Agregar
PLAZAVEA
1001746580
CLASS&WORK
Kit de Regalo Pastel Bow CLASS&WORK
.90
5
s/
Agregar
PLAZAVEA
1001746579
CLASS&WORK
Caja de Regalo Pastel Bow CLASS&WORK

The task:
Copy all lines from the listing that contain "CLASS".

Answer box:
CLASS&WORK
Kit de Regalo Pastel Bow CLASS&WORK
CLASS&WORK
Caja de Regalo Pastel Bow CLASS&WORK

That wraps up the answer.